The recent PROMISE (Prospective Multicenter Imaging Study for Evaluation of Chest Pain) trial was performed with the enthusiasm evaluating the critical coronary stenosis to improve the prognosis of CAD patients. But anatomical approach did not achieve the superiority in clinical outcomes than functional testing strategy although we need to concern its inconclusive result due to limited statistical power.[30] In clinical practice, we could experience some patients with signs and symptoms of myocardial ischemia have normal or insignificant degree of coronary stenosis, and vise versa, others with severe CAD have neither any chest pain nor evidence of myocardial ischemia.[31] These suggest identification of anatomically obstructive CAD is not solely diagnostic work-up, rather understanding of atherosclerosis and functional status would improve patients' prognosis.
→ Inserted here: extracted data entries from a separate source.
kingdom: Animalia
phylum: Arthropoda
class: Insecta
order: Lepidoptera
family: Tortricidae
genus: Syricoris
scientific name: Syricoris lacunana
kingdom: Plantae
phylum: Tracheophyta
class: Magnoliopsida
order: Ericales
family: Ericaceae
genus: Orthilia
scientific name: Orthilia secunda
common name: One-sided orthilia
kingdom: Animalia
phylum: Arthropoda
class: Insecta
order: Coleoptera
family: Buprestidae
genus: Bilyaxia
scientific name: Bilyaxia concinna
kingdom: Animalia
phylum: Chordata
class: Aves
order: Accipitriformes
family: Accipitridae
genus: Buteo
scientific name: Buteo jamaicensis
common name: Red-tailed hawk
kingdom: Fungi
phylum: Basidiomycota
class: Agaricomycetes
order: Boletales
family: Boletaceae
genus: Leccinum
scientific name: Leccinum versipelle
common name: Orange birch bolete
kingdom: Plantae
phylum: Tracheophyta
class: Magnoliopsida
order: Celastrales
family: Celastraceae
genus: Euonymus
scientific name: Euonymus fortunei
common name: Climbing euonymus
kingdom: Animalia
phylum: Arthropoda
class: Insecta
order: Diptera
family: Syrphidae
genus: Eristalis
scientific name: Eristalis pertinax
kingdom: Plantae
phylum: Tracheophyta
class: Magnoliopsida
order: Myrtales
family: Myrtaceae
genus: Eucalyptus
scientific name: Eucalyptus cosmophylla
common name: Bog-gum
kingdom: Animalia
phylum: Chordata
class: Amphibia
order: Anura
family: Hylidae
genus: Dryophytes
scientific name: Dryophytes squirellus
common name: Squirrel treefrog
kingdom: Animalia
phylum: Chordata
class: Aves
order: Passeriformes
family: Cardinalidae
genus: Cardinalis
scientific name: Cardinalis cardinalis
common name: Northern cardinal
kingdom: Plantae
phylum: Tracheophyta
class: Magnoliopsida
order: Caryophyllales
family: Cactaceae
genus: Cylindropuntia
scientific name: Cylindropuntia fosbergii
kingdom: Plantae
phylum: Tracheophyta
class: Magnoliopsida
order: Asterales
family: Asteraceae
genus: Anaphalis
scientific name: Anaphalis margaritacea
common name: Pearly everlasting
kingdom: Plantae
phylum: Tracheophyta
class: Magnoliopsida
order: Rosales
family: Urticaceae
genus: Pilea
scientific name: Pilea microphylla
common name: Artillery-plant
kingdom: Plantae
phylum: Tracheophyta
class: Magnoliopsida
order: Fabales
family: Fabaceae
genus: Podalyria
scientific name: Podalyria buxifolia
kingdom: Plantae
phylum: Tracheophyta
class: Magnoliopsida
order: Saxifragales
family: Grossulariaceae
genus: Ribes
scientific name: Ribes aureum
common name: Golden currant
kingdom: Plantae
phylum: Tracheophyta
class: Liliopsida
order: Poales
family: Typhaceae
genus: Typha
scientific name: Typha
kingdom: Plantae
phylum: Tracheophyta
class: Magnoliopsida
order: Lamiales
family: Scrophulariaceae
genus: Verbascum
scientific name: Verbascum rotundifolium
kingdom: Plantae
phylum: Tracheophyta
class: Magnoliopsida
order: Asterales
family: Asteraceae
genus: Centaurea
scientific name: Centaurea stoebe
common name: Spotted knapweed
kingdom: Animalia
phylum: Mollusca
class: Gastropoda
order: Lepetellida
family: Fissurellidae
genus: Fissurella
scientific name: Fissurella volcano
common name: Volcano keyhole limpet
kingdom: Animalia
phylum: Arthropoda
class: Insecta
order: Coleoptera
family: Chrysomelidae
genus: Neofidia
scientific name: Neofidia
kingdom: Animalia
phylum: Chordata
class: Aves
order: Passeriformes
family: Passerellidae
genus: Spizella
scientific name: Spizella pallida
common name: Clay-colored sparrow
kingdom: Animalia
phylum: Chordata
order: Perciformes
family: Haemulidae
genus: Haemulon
But this study did not include the associations of AoAC and the results of functional tests. Other limitations were as follows: this study evaluated non-randomized, observational registry data. As in any observational cohort study, residual confounding is of concern. Additionally, only a small number of high-risk patients (23 patients with CACS ≥ 400) were included, which necessitates further studies using a larger group of patients.

Despite these drawbacks, AoAC combined with the CAC score is a valuable tool. In patients with similar CAC scores, AoAC was associated with an increasing risk of adverse events, suggesting that careful attention should be given to the presence of AoAC on plain chest X-ray.